- _TEXT SECTION_
<<<<
The proof is complete. □

Remark 3.5. The proof of Lemma 3.4 has an economic meaning as follows. We first discount the benefit during the abandonment period to time $\tau_O$ , then discount this value to time zero.

With the help of Lemma 3.4, we can prove Theorem 3.2.

Proof of Theorem 3.2. (1) By Lemma 3.4, we solve problem (3.2),

$\begin{align} &\sup\limits_{\tau_I\leq\tau_O}\mathbb{E}^p\bigg[\int_{\tau_I}^{\tau_O}\exp(-r t)(P(t)-C)\mathrm{d}t-\exp(-r\tau_I)K_I-\exp(-r \tau_O)(l_1P(\tau_O)+l_0)\bigg]\\ & = \sup\limits_{\tau_I\leq\tau_O}\mathbb{E}^p\bigg[\exp(-r\tau_I)\int_{0}^{\tau_O-\tau_I}\exp(-r t)(P(t+\tau_I)-C)\mathrm{d}t\\&\quad-\exp(-r\tau_I)K_I-\exp(-r \tau_O)(l_1P(\tau_O)+l_0)\bigg]\\ & = \sup\limits_{\tau_I}\mathbb{E}^p\bigg[\exp(-r\tau_I)(G(P(\tau_I))-K_I)\bigg]\\ & = :H(p), \end{align}$

(3.3)
>>>>
- _RECORDS_
<<<<
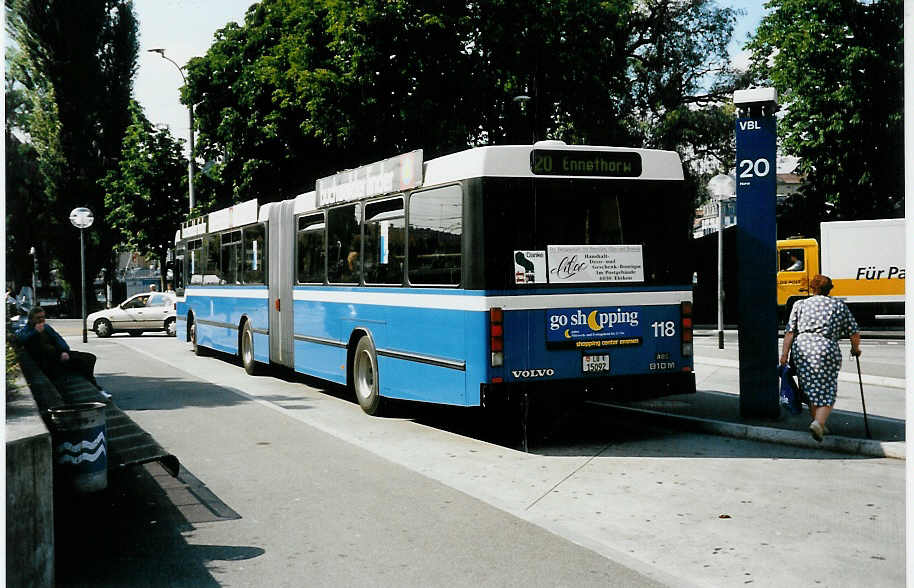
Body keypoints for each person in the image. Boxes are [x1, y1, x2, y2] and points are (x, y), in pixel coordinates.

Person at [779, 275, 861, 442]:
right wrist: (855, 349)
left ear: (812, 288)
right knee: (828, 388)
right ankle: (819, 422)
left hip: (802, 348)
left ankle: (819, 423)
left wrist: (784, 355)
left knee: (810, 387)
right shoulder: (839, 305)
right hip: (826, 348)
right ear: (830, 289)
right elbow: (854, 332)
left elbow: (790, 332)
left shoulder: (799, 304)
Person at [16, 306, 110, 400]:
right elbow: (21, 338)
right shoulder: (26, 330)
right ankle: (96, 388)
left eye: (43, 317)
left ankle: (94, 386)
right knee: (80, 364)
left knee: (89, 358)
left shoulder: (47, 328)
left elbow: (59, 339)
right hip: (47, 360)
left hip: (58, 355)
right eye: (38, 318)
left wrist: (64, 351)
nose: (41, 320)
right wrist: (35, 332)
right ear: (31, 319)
>>>>
<<<<
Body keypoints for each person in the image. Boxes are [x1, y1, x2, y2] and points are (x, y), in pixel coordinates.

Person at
>>>>
- _WHAT YOU HAVE TO DO_
Continue the optimal-stopping proof of Theorem 3.2 above, starting right after equation (3.3).

- _ANSWER SECTION_
where

$\begin{equation} G(p): = \sup\limits_{\tau_O}\mathbb{E}^p\bigg[\int_{0}^{\tau_O}\exp(-r t)(P(t)-C)\mathrm{d}t -\exp(-r \tau_O)(l_1P(\tau_O)+l_0)\bigg]. \end{equation}$

(3.4)

(2) Assume

$(1-\alpha)C+(\alpha C-rK_O)\exp(-r\delta)\leq0 .$

We first solve problem (3.4) and then problem (3.3).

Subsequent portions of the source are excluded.